We get a lot of questions about Anderson County’s demographics and socioeconomic structure and how they relate to the needs of our residents. In an effort to better address these needs, we are starting a series that will illuminate the unique challenges and opportunities that many people face in our community. Since it’s back to school time, we are focusing first on our children and how data can sometimes mask a growing need.
Some of the most oft-cited data about school children is rates of free and reduced lunch. Let’s take a closer look at that data and what it actually tell us. In Tennessee, schools collect data on two poverty groups: Economically Disadvantaged and students who qualify for free and reduced price meals.
Economically Disadvantaged students include those who qualify for and receive food stamps, runaways or foster children, homeless children, and migrant families. During the 2018-19 school year, 31% of students in the Oak Ridge school system were considered Economically Disadvantaged.
Students who qualify for free and reduced lunch have a household income that falls at or below limits set out in the federal eligibility income chart. Three schools in the Oak Ridge School District currently receive grants that allow them to run at 100% Free and Reduced – this means that more than 50% of their students qualify for the program based on income. However, the entire district percentage is calculated based only on the number of students who qualify based on income. This means that the district percentage is not skewed by those schools functioning as 100%.
Last school year, 49% of school children in the district qualified for free and reduced priced meals.
While 49% seems like a high number, it’s actually quite a bit lower than previous years. That seems like progress, right? A lower percentage means fewer kids and families need assistance. Unfortunately, that’s not the case.
The guidelines changed. Their income didn’t.
This year, the federal eligibility income qualifications were drastically modified, which means families who had previously qualified now make too much money to be eligible. To be clear, their income has not changed, but they now have to stretch their incomes even thinner because their children can’t participate in the free and reduced lunch program.
Another significant factor contributing to that 49% is simply that qualifying families don’t turn in the forms. School administrators know this because the number of forms coming in from qualifying families in the elementary schools drops significantly going into the middle school – and then even more going into high school.
So what does this mean, practically? It means that there is still a huge population school kids and their families who are not making enough money to support their basic needs. Who have lost a valuable, sometimes critical resource without the means to replace what it supplied. Far from having fewer families in need, that 49% means we have many more kids and families who need the support of their community.

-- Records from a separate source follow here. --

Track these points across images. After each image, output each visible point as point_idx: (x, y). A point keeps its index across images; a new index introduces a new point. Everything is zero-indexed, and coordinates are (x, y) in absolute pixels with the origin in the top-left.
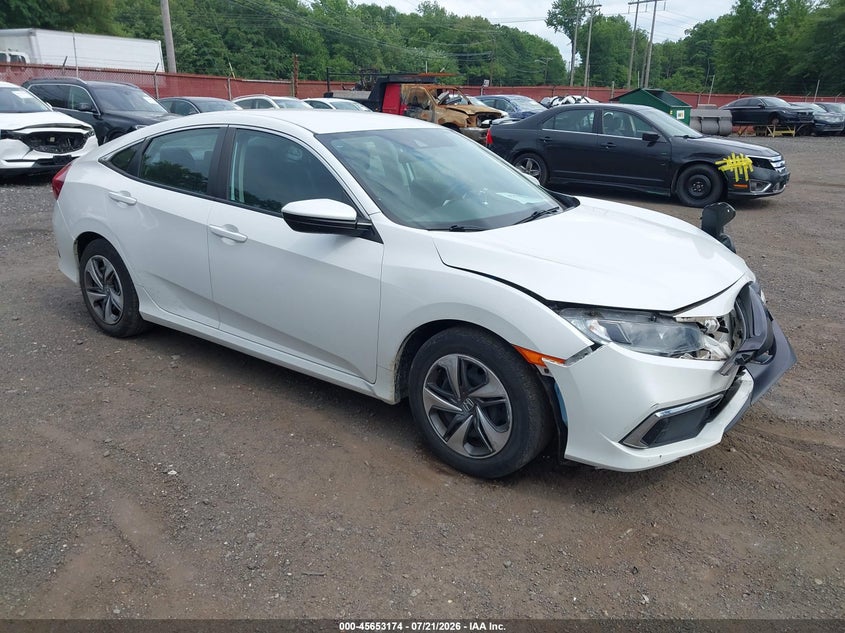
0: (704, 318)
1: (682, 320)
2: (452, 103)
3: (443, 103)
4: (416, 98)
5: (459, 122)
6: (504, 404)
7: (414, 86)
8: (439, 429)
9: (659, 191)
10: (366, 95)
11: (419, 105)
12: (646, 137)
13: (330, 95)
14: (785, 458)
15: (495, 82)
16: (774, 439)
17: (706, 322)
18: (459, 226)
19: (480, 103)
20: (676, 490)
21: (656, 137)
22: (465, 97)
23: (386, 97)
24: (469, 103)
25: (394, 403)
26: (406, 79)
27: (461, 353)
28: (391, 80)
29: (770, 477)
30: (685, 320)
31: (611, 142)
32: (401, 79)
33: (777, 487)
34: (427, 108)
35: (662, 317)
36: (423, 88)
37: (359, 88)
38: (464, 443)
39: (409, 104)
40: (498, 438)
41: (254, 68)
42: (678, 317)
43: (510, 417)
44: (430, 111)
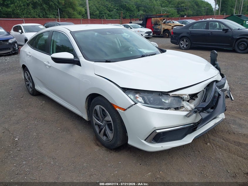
0: (182, 95)
1: (172, 95)
2: (168, 23)
3: (165, 23)
4: (156, 22)
5: (169, 29)
6: (111, 124)
7: (156, 18)
8: (97, 130)
9: (228, 48)
10: (141, 22)
11: (157, 24)
12: (224, 30)
13: (131, 23)
14: (228, 149)
15: (188, 16)
16: (227, 140)
17: (183, 96)
18: (108, 60)
19: (178, 23)
20: (177, 158)
21: (228, 30)
22: (172, 21)
23: (147, 22)
24: (173, 23)
25: (88, 120)
26: (154, 16)
27: (100, 105)
28: (149, 17)
29: (218, 156)
30: (174, 95)
31: (211, 32)
32: (152, 17)
33: (218, 160)
34: (160, 25)
35: (164, 94)
36: (158, 19)
37: (140, 20)
38: (103, 136)
39: (154, 24)
40: (111, 135)
41: (116, 17)
42: (171, 94)
43: (113, 128)
44: (160, 26)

What can we do to come together with our schools and support these families? Make an effort to understand the struggles and limitations of the parents and families in our schools. Assist those families in finding resources (this can include referring them to United Way or our website where we host a comprehensive resource manual and food pantry / community meals list). Attend some of the community meals at churches around the community and support them with donations or through volunteering! Help us keep our Blessing Box (located in the Robertsville Baptist Church parking lot, next to Robertsville Middle School) full of hygiene products, cleaning supplies and other items not purchasable with food stamps. Tell us about any other barriers you believe families might be facing that we can help address – we can’t provide support without knowing the needs. And let families know that they should fill out the form for free and reduced meals – they might qualify! For more information about eligibility or help with the form, contact the ORS Central Office (865-425-9001) or Pupil Services (425-9009). Families can apply at any time during the year, especially if there has been a change in income at home.
Watch for and get involved in community support events where we will provide assistance filling out forms, providing resources, and helping families find the help they need.
Our is a strong, dynamic, educated community. Thank you for your compassion and for providing a hand up to those who need it the most. We look forward to providing more information in the coming weeks and welcome all questions, concerns and conversations!